While only a miniscule amount of glacial water reaches the state, the snow that blankets the Rockies every winter thaws into a network of rivers, including the Missouri, which meanders through western North Dakota.
“In 2011, there was so much snow it actually did contribute to the flooding that occurred in Bismarck,” said Jeff VanLooy, associate professor in the Department of Earth System Science & Policy and DiAngelis’ faculty advisor.
Such seemingly remote fortes often lie removed from everyday considerations. But they should not, said VanLooy, adding that the need to spread awareness impelled him to participate in the Wyoming PBS documentary.
“If we cannot communicate to the people as to what it is that we are researching and why it is important to them, they are going to keep going along, doing what they are doing, thinking that the water is going to be there and all of a sudden one day it is not,” he said.
Chance appearance
In a way, VanLooy’s appearance in Glaciers of the Winds came about as a coda, a year after DiAngelis scaled Dinwoody with the film crew.
After a chance meeting, at a conference, with Klancher, the Central Wyoming College professor and an acquaintance of VanLooy’s, he agreed to an interview.
In August of 2017, VanLooy, DiAngelis and a couple of others headed to Helen glacier in the Wind River Range to do research. At the start of the trail that would take them up to 12,000 feet above sea level, VanLooy talked to the documentary producer, Kyle Nicholoff.
He anticipated a five-minute chat. It lasted for an hour and a half, broaching topics like climate change, glaciers in the Winds and around the world, and the essence of water as a resource.
They parted ways but VanLooy would send Nicholoff a trove of archival footage from his voyages in the Winds.
That year, VanLooy’s cadre did not make it all the way to Helen – a swelling glacial discharge blocked their path.
Over 12 months later, in September 2018, the documentary debuted. It opened in Lander, Wyoming. VanLooy and DiAngelis watched it during its TV premiere that streamed live on Facebook. Neither of them knew how much of their insights would make the final cut, but the result delighted them.

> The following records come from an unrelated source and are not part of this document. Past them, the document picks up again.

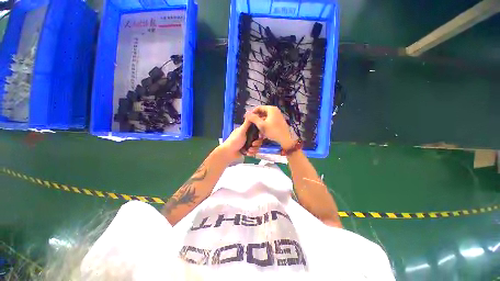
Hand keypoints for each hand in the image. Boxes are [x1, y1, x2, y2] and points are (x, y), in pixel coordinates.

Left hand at [219, 117, 263, 160]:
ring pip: (257, 146)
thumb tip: (251, 112)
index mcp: (247, 131)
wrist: (228, 153)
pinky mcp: (248, 150)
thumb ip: (247, 123)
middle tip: (253, 144)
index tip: (260, 136)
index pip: (258, 131)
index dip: (260, 134)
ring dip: (254, 149)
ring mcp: (249, 144)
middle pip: (259, 139)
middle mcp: (249, 137)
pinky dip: (252, 153)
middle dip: (257, 143)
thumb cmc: (234, 140)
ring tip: (249, 150)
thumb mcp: (241, 131)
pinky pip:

“I was highly impressed; it was really well put together,” VanLooy said. “I was really happy to see that the word is getting out on the importance of these glaciers.”
An experience of a lifetime
As educational as the documentary is, it is also a captivating chronicle of what it takes to do research high in an alpine terrain that VanLooy likens to the vista of Mars or the Moon, a landscape of ice and rock.
There is a mound of logistics to be ironed out. There are days of trekking, hauling equipment in backpacks that can weigh up to 80 pounds. There are samples and measurements to be collected and documented. There is the general discomfort of sleeping in tents and forgoing showers for a couple of weeks.
And yet, despite all those, glaciologists like VanLooy and DiAngelis cannot stay away from the objects of their research for too long.
VanLooy, along with his research collaborator Greg Vandeberg, professor of geography & geographic information science at UND, are planning a trip to Continental glacier in the Winds this summer to study – and observe – how it has changed since 2014, when they last visited it. DiAngelis is going too.
“It is a love-hate thing,” said DiAngelis, who is rehabilitating a back injury in order to return to the Range this August. “When you are in the mountains for two weeks, all you can think about in the end is getting out. But you might be five miles on the road, leaving Wyoming and you are like, ‘I cannot wait to get back next year.’ It has definitely been on my mind as far as preparing myself and getting ready. I cannot miss that.”